Protein turnover through endolysosomal degradation and the ubiquitin proteasome system are critical for maintaining protein homeostasis. These pathways protect the cell from accumulation of misfolded proteins, coordinate critical signaling processes, and facilitate recycling pathways that are central to cellular health. An integral member of these systems is the E3 ubiquitin ligase CHIP, which facilitates the turnover of damaged or terminally misfolded proteins. Canonically, substrate recognition by CHIP is dependent on Hsp70 or Hsp90 chaperones, which serve as intermediaries between a misfolded client and CHIP. However, emerging evidence suggests that CHIP also has the capacity to recognize substrates independent of a chaperone binding partner. In this dissertation, we explore the biological relevance of such chaperone-independent substrates by exploring interactions predicted by a biophysical scoring function we previously developed, termed CHIPscore.
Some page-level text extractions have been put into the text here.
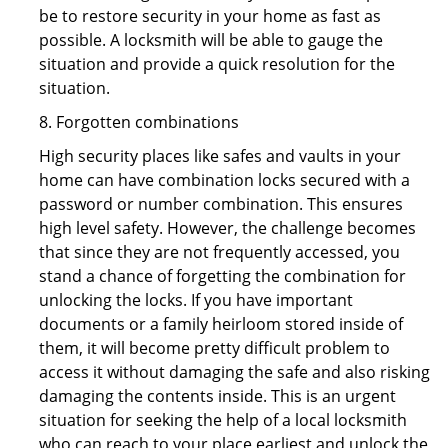
be to restore security in your home as fast as
possible. A locksmith will be able to gauge the
situation and provide a quick resolution for the
situation.
8. Forgotten combinations
High security places like safes and vaults in your
home can have combination locks secured with a
password or number combination. This ensures
high level safety. However, the challenge becomes
that since they are not frequently accessed, you
stand a chance of forgetting the combination for
unlocking the locks. If you have important
documents or a family heirloom stored inside of
them, it will become pretty difficult problem to
access it without damaging the safe and also risking
damaging the contents inside. This is an urgent
situation for seeking the help of a local locksmith
who can reach to your place earliest and unlock the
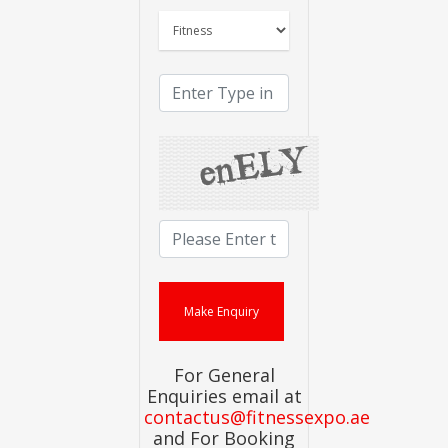
For General
Enquiries email at
contactus@fitnessexpo.ae
and For Booking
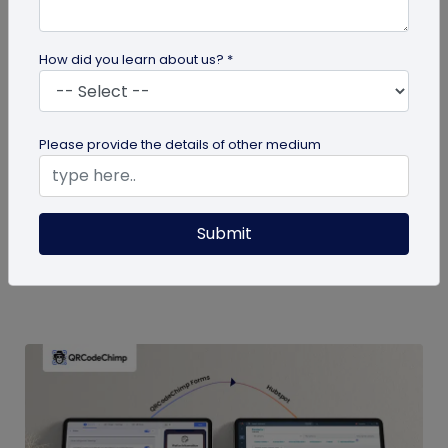
How did you learn about us? *
Digital Business Card
Please provide the details of other medium
Boost Your Business Growth with Digital
Business Cards
Digital business cards replace paper, give real-
Submit
time updates, track engagement, and speed
follow-ups; fueling business...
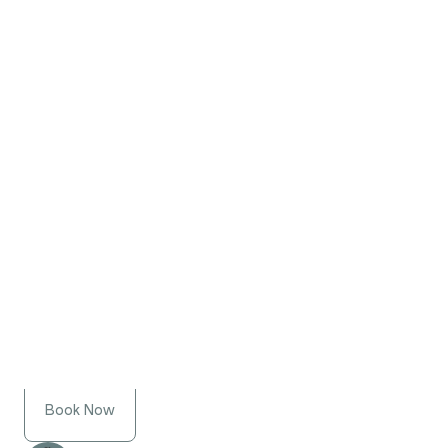
Book Now
Jill Richmond
Registered Social Worker,
Psychotherapist
Book Now
Sarah Perry
Registered Social Worker,
Psychotherapist
Book Now
Laura Fess
Registered Social Worker,
Psychotherapist
Book Now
In the first chapter, I and others describe one such interaction between CHIP and the relatively uncharacterized, membrane-anchored protein CHIC2. We find that CHIC2 binding strongly attenuates CHIP activity, and that CHIC2 knockout phenocopies CHIP knockout in certain cell types, implying that chaperone-independent interactions can sometimes predominate CHIP’s biological functions. Furthermore, loss of the CHIP-CHIC2 interaction induces neurodegeneration and shortens lifespan in C. elegans, demonstrating that formation of this chaperone-independent complex is important in animals. We propose that CHIC2 attenuates CHIP activity at the membrane, offering a novel mechanism by which this ubiquitin ligase can be regulated.
In the second chapter, I explore additional chaperone-independent interactors beyond CHIC2 that are predicted by CHIPscore. In preliminary results, I demonstrate interactions between CHIP and three additional proteins. These proteins are completely uncharacterized and reside at different subcellular localizations, suggesting that CHIP may be regulated at various locations within the cell through mechanisms that are not yet understood. This work opens substantial new avenues upon which future studies should be based.